By Chris Shoemaker
Bluefield College in Bluefield, Va., is weighing in on the national debate on affordable higher education with a newly announced plan to reduce its tuition by nearly 50 percent for qualifying students.
During a recent press conference, Bluefield president David Olive shared the details of his school’s new Pathways tuition initiative which he said, “will provide a ‘pathway’ to quality higher education for students of the [central Appalachian] region with little to no direct out-of-pocket impact on their families.”
Starting with the 2015-2016 academic year, the Pathways tuition plan lowers Bluefield’s annual tuition from $23,295 to $12,000 for prospective students who qualify for the federal Pell grant, live at home and attend a school district within a 45-mile radius of its campus.
One-fourth of traditional students attending Bluefield this year qualified for a full Pell award, including 43 percent of the fall 2014 freshman class.

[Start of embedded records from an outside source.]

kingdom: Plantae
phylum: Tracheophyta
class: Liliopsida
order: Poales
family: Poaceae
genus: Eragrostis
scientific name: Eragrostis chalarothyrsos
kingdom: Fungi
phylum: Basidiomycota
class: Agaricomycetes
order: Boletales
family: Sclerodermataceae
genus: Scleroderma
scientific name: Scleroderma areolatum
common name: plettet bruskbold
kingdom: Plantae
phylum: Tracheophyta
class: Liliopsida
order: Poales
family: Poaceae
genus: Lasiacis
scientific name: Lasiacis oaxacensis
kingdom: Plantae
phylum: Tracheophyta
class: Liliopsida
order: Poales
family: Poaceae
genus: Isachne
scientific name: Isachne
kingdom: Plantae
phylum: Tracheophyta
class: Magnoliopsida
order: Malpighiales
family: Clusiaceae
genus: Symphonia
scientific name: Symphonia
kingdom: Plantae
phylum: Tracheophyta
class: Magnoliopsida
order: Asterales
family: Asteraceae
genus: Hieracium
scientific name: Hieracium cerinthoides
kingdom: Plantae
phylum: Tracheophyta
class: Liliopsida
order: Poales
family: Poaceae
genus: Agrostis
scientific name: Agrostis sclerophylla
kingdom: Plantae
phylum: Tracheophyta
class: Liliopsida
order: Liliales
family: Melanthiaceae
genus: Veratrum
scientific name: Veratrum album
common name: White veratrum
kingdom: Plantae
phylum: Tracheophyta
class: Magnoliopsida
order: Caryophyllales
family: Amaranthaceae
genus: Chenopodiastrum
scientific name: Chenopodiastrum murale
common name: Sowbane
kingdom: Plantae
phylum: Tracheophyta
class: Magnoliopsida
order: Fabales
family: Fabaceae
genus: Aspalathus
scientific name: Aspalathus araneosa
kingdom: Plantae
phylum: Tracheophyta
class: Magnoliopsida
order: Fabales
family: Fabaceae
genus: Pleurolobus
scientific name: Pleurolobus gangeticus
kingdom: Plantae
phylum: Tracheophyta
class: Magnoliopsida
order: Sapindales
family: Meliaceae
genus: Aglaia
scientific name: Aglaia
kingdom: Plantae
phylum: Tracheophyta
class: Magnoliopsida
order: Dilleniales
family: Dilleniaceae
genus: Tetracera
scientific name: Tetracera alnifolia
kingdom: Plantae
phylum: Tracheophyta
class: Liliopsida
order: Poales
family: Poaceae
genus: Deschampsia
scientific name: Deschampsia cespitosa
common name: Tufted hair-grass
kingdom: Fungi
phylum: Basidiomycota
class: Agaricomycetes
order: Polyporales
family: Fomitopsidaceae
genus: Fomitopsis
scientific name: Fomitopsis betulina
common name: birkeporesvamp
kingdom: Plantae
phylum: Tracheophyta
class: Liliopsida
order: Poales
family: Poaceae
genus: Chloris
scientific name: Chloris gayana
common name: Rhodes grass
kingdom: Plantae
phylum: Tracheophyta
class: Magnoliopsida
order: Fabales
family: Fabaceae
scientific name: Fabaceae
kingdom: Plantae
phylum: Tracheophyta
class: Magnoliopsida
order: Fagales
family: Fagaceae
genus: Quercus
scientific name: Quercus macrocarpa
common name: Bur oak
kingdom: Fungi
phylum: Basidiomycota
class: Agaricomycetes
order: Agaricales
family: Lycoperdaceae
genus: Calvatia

Last fall, for the first time in school history, 100 percent of BC students received some form of financial aid.
Bluefield is already ranked among the Top 50 Christian colleges with the lowest student debt by Christian Universities Online and among the most affordable colleges online by College Choice. The school is affiliated with the Baptist General Association of Virginia.
“Bluefield College has a rich history and admirable mission,” said Olive. “Virginia Baptists and community members partnered 94 years ago to create a college that would serve the educational and spiritual needs of the young people in Appalachia. I’m proud to say we’re continuing to do that, and the Pathways initiative will just further our mission of being a place of accessibility.”
While not eligible for Bluefield institutional aid (such as academic, need-based or athletic/talent) under the Pathways plan, students may still qualify for outside scholarships from foundations, service clubs and other independent organizations. With external aid, Pell, and the significant reduction in tuition, students could graduate with much less debt than the average college student, said administrators.
Bluefield’s reduced tuition was announced as President Barack Obama unveiled America’s College Promise, a national program designed to make two years of college as free and universal as high school and to cut the costs of college for American students.
“In recent years, the national discourse on higher education has been centered on concerns over the rising level of student debt, the rising costs of education, and whether the average American family can afford a college education,” said Olive. “In part, we are responding to the President’s challenge to the higher education sector that we should always be mindful of those who are desperately in need of an education to better their lives but have little means to obtain their dreams.”